**Aim of the task**
Exact repetition, please: start with the line where "index mcp: (158, 157)" appears and stop after the final line of the records.
++++ Data extract
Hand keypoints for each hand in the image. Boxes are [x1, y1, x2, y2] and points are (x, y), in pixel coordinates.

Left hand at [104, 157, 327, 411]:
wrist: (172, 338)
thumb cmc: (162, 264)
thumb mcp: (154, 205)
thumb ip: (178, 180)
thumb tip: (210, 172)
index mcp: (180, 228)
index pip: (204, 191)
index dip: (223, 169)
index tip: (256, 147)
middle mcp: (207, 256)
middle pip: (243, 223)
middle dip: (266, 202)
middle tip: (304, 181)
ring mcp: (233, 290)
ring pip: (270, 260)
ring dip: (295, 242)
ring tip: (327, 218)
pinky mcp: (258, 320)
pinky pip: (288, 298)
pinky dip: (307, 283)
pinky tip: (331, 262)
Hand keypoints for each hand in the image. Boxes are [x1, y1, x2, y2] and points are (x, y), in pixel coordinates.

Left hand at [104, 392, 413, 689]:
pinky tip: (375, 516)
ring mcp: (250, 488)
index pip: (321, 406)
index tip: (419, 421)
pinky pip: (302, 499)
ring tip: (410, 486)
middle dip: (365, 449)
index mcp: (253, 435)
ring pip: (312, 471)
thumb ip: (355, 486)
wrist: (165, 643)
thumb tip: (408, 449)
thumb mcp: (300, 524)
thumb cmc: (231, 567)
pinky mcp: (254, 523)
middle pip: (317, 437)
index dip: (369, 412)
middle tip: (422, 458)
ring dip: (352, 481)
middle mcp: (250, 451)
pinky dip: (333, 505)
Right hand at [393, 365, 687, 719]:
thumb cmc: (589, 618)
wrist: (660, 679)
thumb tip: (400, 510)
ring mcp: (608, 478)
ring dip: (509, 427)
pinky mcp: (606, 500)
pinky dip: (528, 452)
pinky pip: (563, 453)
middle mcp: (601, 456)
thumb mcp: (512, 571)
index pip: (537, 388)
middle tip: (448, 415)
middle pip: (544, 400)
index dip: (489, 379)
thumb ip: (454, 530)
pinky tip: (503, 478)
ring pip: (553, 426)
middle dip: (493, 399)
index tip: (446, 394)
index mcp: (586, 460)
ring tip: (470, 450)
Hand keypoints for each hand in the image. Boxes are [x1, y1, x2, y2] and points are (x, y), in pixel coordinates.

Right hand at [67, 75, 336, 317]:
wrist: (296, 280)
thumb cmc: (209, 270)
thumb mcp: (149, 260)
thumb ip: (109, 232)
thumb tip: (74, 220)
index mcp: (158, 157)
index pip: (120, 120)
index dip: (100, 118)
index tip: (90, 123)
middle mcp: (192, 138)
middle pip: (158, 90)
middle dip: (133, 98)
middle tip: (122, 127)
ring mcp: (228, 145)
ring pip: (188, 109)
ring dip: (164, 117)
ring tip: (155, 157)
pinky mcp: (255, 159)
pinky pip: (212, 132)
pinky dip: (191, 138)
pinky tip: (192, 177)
++++++++
**Solution below**
index mcp: (158, 157)
index pip: (120, 120)
index dip: (100, 118)
index tip: (90, 123)
middle mcp: (192, 138)
middle pip: (158, 90)
middle dip: (133, 98)
middle tip: (122, 127)
ring mcp: (228, 145)
ring pip: (188, 109)
ring dip: (164, 117)
ring tip: (155, 157)
pinky mcp: (255, 159)
pinky pip: (212, 132)
pinky dip: (191, 138)
pinky tip: (192, 177)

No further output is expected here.